• _Structured page parsing data_:
::::::::::
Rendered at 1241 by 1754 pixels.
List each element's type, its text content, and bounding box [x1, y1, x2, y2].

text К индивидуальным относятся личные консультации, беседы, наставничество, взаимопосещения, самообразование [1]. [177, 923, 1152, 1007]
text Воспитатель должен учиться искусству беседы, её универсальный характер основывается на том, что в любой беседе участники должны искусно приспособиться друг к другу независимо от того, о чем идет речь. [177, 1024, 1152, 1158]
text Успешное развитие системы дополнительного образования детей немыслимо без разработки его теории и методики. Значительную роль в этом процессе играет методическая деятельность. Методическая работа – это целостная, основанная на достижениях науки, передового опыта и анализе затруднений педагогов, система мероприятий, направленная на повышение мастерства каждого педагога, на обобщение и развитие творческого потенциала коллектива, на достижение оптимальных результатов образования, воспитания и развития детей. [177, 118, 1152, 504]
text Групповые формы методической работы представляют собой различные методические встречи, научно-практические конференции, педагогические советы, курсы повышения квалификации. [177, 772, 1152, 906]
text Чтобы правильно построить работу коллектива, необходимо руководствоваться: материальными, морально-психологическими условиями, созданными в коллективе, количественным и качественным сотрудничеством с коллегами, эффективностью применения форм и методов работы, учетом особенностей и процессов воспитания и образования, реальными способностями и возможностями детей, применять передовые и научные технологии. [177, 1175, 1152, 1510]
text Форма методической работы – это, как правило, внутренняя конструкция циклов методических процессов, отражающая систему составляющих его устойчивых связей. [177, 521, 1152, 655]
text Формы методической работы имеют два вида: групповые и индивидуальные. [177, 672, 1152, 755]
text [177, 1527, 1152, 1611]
::::::::::
Using the records above, say how many lines contain the word "беседы". Write the number alone.

• _Expected answer_:
2